═════ Reading passage

On May 31, 2014, at 2:13 PM, Bob Briscoe <bob.briscoe@bt.com> wrote:

> Joe,
> 
> Hope it's ok to have changed the subject line, with tcpm still in cc.
> 
> I'm afraid I'm not as excited about ACK=0 as you are. It's certainly cleaner than anything we've come up with so far.
> 
> However, I see the goal as finding a way to send a supplement to a SYN that is invalid in some way to legacy TCP servers, but likely to appear valid to many/most middleboxes. I suspect many middleboxes and firewalls will discard the ACK=0 segment.
> 
> When assessing the DSO scheme, you were adamant that anything invalid to an endpoint would always eventually become invalid to middleboxes. In the excitement of finding a nice clean way of doing ASO, that critique seems to have suddenly become unimportant.

I worry about checksums in particular - which get recalculated, so using a different checksum means we're sure to fail through a middlebox that doesn't recalculate it properly (if it's stored in a new place), or that won't validate it (if it's in the current checksum field).

I can't say that middleboxes don't check for ACK=0 packets, but it seems a lot of work to do unless they're perceived to be an issue. I doubt they look at the ACK at all unless the SYN or FIN is set.

> Whatever, there may be a place for both solutions:
> a) ASO (ACK=0) for paths where a NAT might be the worst middlebox on the path
> b) DSO for paths with stateful firewalls, TCP normalisers etc.

══════════

> **Check your understanding**
- a) Copy everything in the ACK=0 email from "On May 31, 2014, at" down to "the ACK=0 segment.".
- b) Answer these questions about the ACK=0 email:
(i) At what time did Bob Briscoe write his message?
(ii) Which solution is proposed for paths where a NAT might be the worst middlebox?
(iii) What does the reply say it worries about in particular?
- c) Does each statement agree with the ACK=0 email? Answer yes or no, quoting the words that decide it.
(i) Bob Briscoe is as excited about ACK=0 as Joe is.
(ii) The reply says checksums get recalculated.
(iii) DSO is suggested for paths with stateful firewalls.
The material that comes after the email has no role here.

═════ Data section

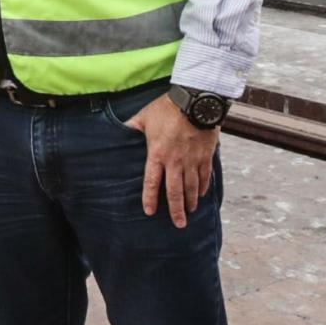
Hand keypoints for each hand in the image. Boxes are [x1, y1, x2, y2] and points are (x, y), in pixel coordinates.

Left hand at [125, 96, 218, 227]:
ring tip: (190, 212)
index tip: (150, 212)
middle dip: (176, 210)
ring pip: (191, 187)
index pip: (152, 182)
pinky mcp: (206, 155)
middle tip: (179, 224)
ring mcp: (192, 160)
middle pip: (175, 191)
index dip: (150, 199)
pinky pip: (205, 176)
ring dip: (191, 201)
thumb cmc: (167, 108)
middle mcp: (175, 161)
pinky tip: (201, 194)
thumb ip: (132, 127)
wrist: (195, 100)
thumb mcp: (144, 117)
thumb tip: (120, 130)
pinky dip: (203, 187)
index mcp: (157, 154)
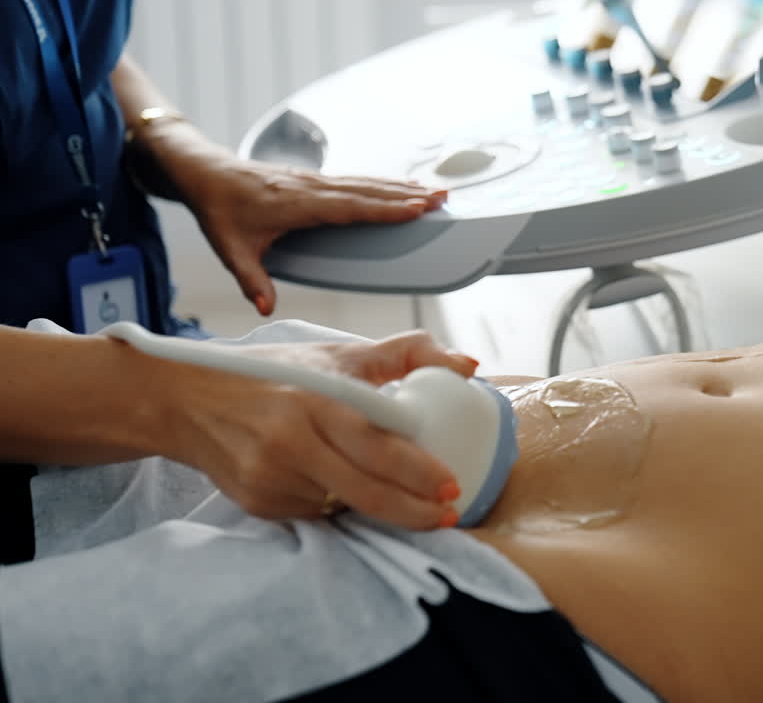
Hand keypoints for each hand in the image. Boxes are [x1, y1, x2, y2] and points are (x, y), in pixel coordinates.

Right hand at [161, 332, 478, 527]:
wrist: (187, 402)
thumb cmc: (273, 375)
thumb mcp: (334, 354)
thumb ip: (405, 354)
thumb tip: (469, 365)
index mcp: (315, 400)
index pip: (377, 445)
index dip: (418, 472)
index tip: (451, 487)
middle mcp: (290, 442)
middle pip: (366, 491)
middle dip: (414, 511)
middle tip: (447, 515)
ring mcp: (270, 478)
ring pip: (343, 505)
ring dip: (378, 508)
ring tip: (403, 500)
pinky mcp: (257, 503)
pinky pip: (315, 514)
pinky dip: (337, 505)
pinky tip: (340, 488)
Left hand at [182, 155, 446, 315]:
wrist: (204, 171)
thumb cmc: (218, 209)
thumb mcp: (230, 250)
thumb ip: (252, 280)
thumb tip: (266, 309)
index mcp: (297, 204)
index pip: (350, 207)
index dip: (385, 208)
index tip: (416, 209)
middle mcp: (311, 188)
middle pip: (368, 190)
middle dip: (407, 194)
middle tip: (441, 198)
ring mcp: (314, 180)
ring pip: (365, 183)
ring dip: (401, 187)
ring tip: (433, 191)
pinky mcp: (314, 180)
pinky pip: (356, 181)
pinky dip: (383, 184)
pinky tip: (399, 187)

══════════

> **Responses per task**
- a)
On May 31, 2014, at 2:13 PM, Bob Briscoe <bob.briscoe@bt.com> wrote:

> Joe,
> 
> Hope it's ok to have changed the subject line, with tcpm still in cc.
> 
> I'm afraid I'm not as excited about ACK=0 as you are. It's certainly cleaner than anything we've come up with so far.
> 
> However, I see the goal as finding a way to send a supplement to a SYN that is invalid in some way to legacy TCP servers, but likely to appear valid to many/most middleboxes. I suspect many middleboxes and firewalls will discard the ACK=0 segment.

- b)
(i) 2:13 PM, on May 31, 2014.
(ii) ASO (ACK=0).
(iii) Checksums.

- c)
(i) No: "I'm afraid I'm not as excited about ACK=0 as you are."
(ii) Yes: "which get recalculated"
(iii) Yes: "b) DSO for paths with stateful firewalls, TCP normalisers etc."